> _ABOUT THIS EXERCISE_: Two lines below mark the span: the one containing "allo sviluppo di un moderno ecosistema di" and the one containing "haut und gut für die natur.". Set down both, plus every line between, exactly as they stand, and nothing else.

> _Transcribed page contents_:
◇ ◇ ◇ ◇ ◇

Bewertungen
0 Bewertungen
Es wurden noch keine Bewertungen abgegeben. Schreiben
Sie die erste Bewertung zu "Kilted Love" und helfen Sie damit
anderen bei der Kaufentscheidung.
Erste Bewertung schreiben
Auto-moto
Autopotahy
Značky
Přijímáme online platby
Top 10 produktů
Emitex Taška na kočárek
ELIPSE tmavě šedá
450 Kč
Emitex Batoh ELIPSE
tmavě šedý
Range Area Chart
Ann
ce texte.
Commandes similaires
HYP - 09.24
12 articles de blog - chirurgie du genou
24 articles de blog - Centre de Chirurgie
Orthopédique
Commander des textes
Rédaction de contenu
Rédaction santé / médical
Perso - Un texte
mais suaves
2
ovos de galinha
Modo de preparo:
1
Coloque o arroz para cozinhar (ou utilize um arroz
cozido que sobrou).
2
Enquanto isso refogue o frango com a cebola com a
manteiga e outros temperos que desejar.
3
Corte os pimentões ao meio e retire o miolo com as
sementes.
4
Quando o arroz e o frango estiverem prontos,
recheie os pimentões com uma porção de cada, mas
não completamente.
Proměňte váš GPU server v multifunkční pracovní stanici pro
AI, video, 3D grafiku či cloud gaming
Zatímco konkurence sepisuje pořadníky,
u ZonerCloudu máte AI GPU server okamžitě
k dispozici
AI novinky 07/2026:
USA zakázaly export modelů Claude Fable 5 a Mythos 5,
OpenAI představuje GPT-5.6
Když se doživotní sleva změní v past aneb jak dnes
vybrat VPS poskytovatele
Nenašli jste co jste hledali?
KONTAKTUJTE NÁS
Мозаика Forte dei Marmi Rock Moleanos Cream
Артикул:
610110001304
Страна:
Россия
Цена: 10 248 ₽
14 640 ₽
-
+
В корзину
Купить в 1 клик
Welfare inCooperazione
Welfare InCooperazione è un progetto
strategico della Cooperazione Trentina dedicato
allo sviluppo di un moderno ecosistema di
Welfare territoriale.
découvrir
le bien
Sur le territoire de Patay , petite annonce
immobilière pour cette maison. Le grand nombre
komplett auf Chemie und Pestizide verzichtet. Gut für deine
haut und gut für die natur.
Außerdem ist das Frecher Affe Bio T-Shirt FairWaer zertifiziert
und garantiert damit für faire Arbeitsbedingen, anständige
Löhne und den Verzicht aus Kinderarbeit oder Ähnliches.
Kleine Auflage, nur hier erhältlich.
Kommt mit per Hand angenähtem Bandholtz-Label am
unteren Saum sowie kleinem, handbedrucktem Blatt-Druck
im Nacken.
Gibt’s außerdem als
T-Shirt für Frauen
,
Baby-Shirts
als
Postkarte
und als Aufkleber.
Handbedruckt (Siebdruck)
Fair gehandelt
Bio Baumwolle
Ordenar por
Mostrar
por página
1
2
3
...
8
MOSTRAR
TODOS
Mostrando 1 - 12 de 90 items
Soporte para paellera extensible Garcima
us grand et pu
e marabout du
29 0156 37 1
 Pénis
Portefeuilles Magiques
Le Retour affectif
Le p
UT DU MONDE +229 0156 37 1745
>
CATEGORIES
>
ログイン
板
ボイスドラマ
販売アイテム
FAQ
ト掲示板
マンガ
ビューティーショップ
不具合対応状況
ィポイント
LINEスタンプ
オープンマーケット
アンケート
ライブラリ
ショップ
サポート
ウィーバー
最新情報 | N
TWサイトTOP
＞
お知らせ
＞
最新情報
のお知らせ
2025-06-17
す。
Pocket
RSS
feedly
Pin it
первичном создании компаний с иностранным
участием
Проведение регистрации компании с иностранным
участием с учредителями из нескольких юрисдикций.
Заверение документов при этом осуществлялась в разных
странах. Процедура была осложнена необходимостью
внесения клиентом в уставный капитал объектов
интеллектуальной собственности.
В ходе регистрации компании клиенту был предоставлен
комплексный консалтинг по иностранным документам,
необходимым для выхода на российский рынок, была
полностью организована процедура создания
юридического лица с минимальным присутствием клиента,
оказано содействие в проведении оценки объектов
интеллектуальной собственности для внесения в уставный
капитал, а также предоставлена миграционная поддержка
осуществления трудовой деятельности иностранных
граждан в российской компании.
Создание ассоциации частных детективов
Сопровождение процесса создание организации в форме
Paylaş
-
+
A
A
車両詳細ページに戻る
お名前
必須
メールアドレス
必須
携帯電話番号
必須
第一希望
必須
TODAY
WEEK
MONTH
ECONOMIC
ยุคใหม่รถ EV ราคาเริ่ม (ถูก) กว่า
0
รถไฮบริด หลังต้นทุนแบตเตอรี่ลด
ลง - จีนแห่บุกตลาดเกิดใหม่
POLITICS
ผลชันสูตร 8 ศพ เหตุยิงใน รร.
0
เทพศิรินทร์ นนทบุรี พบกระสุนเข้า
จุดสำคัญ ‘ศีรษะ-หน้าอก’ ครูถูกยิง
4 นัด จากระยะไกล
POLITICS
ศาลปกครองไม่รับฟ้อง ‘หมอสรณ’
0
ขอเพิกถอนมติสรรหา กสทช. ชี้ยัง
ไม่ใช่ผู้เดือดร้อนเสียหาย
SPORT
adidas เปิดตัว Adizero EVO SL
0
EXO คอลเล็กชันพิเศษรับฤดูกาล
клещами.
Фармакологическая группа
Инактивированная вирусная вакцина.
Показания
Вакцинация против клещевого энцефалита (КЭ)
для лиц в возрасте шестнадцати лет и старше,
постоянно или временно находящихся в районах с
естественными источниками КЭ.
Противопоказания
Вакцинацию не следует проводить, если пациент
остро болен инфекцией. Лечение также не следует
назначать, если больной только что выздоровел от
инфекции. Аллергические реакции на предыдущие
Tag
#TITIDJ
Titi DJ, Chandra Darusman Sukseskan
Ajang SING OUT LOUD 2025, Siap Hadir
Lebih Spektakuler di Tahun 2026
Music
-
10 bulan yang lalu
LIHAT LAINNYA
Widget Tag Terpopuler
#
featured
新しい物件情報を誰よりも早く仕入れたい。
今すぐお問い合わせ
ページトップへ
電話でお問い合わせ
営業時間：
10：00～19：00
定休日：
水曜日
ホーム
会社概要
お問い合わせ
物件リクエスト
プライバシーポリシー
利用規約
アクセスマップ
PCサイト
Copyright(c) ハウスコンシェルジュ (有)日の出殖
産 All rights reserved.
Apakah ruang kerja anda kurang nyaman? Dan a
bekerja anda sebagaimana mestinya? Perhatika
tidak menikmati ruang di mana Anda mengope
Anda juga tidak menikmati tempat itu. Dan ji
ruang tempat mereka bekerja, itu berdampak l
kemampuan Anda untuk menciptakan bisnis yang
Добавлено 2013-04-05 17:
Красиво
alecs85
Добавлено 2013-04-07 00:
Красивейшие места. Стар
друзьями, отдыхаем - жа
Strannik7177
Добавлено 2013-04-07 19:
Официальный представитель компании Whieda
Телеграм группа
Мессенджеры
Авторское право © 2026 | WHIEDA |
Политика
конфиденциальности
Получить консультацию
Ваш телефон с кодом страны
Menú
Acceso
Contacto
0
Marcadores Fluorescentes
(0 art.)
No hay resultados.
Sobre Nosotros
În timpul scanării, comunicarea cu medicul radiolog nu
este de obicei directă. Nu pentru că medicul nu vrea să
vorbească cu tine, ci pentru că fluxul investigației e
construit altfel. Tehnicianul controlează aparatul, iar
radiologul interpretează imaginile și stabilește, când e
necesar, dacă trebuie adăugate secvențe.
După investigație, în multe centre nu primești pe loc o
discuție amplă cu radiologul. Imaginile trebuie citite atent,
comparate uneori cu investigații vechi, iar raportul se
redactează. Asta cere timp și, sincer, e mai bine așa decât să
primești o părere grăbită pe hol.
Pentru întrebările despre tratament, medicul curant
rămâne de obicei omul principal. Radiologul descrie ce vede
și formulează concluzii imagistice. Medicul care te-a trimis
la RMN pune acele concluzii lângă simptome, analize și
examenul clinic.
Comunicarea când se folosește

◇ ◇ ◇ ◇ ◇

> _RESPONSE AREA_:
allo sviluppo di un moderno ecosistema di
Welfare territoriale.
découvrir
le bien
Sur le territoire de Patay , petite annonce
immobilière pour cette maison. Le grand nombre
komplett auf Chemie und Pestizide verzichtet. Gut für deine
haut und gut für die natur.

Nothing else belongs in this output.